Holy shit, I was just about to say the exact same thing except I played on a mud called "after hours." Oh, and I was lucky enough to have a 56k dial up modem at my house. It was nice be able to be a geek in the privacy of your own house.
This kind of hat. I think this is a very good picture, because it has the hat and because it captures both how cool I thought I was and how giant a douche-bag I was.
Unless you were selling newspapers in the 19th century, I'm guessing you weren't first in on that trend...
If you are familiar with Magic The Gathering. I started playing at the tale end of beta and beginning of unlimited. Very very early in the life of this card game if you don't know about it. At the beginning of every game after the shuffle and cut, you flipped over the top card and put in a pile. The winner now owned both cards. Won and lost many a card that is now worth too much to think about. Played until revised came out and it started to become huge. It was cardboard crack and I needed to break free. I sold all my cards for about $1500 mid-high school and haven't looked back. Wish I had a lot of the cards today and didn't beat the shit out of them like we did. Very geeky but who cares, it was a fun game for awhile. Was very fun early on when there weren't restrictions on cards, etc. At least one of each of the power 9 in both beta and unlimited passed through my hands. Looking at prices now it's scary to think about some of the decks that friends I knew played with. One deck would be worth a few grand today easily.
I saw the first episode of "LOST" when it originally aired on TV. I used to be on a number of Hipster pre-cursors to Facebook, Myspace and even Friendster. One was called Makeoutclub though it wasn't for the purpose of dating. It was for indie kids, primarily around Boston, to meet and converse with each other. Another was Lipstick and Cigarettes where the existing users had to actually vote on whether you could create an account. Hipster elitism, but there was some fun stuff on the message boards. I started watching Adult Swim when it very first began (with the old bumps of people swimming in the pool). There used to be such great shows on there: Space Ghost/Brak, Home Movies, Harvey Birdman, and Sealab.
I saw the pilot for Heroes. All I could think was "Man, this show fucking sucks." Many, many people turned out to disagree with me on that. Well, for two or three years anyway. I also the the pilot for Glee. How? How has this show not triggered mass murder-suicides across North America? It makes me want to roll around nude on broken glass just so the pain will drown out the CONSTANT FUCKING BOMBARDMENT this show has on every aspect of pop culture. Go play with dog shit, you squeegee kids.
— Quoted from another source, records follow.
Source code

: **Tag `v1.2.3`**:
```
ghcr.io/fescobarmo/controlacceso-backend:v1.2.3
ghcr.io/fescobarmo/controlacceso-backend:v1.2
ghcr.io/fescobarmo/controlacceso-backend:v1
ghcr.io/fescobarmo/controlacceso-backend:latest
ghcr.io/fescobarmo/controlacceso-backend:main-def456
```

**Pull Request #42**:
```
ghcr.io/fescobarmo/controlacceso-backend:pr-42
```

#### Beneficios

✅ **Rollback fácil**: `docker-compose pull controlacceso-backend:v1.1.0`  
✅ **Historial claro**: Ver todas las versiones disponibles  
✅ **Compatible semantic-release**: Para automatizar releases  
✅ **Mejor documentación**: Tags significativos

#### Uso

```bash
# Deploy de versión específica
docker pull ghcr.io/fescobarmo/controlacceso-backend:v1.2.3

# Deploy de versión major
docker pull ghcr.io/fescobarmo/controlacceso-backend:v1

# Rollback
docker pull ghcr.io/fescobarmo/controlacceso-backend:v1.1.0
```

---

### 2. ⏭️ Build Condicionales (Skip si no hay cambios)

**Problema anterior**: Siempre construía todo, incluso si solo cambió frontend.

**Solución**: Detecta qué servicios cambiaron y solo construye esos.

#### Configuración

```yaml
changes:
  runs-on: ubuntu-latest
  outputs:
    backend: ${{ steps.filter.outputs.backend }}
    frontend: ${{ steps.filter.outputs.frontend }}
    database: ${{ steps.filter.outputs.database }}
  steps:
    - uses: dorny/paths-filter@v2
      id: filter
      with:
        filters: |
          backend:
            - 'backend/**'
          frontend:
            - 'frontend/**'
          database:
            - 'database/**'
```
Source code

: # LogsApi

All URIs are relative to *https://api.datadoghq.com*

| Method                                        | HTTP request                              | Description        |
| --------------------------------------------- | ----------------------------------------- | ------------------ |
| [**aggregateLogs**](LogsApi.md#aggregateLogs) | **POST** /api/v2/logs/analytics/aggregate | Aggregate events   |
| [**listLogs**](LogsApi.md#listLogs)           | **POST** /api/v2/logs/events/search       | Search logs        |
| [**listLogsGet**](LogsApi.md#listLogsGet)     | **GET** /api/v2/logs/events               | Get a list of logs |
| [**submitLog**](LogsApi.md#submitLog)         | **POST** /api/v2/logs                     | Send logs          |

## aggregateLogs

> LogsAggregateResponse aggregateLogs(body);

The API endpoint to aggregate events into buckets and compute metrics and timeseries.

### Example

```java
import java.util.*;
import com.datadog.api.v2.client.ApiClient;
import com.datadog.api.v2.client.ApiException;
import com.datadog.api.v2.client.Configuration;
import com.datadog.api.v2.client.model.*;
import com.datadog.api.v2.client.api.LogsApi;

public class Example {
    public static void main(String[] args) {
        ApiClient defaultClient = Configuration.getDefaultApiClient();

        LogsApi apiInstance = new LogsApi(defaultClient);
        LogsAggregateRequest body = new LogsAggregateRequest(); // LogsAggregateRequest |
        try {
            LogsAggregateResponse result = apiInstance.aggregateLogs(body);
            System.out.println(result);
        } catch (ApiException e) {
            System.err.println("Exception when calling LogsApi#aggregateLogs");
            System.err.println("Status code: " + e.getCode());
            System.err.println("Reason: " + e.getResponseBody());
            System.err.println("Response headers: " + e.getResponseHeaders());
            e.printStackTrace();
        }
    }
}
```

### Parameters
I had adhd long before it was the "in" thing. This was back in 1980 when it was still diagnosed as hyperactivity. I have adult adhd as well as two children who are adhd. We don't tell anyone though because most people who say they have adhd now are just wanting speed and all three of us hate taking medicine and only take it when absolutely necessary. (Also sidenote- when you truly have adhd stimulants calm you down and if you take too much it puts you to sleep. I can take adderall and nap like nobody's business.) I also have been shopping yard sales and thrift stores since long before "vintage" clothing was all the rage. I am mostly just frugal with spending and believe in reusing items since way before it was cool to be green.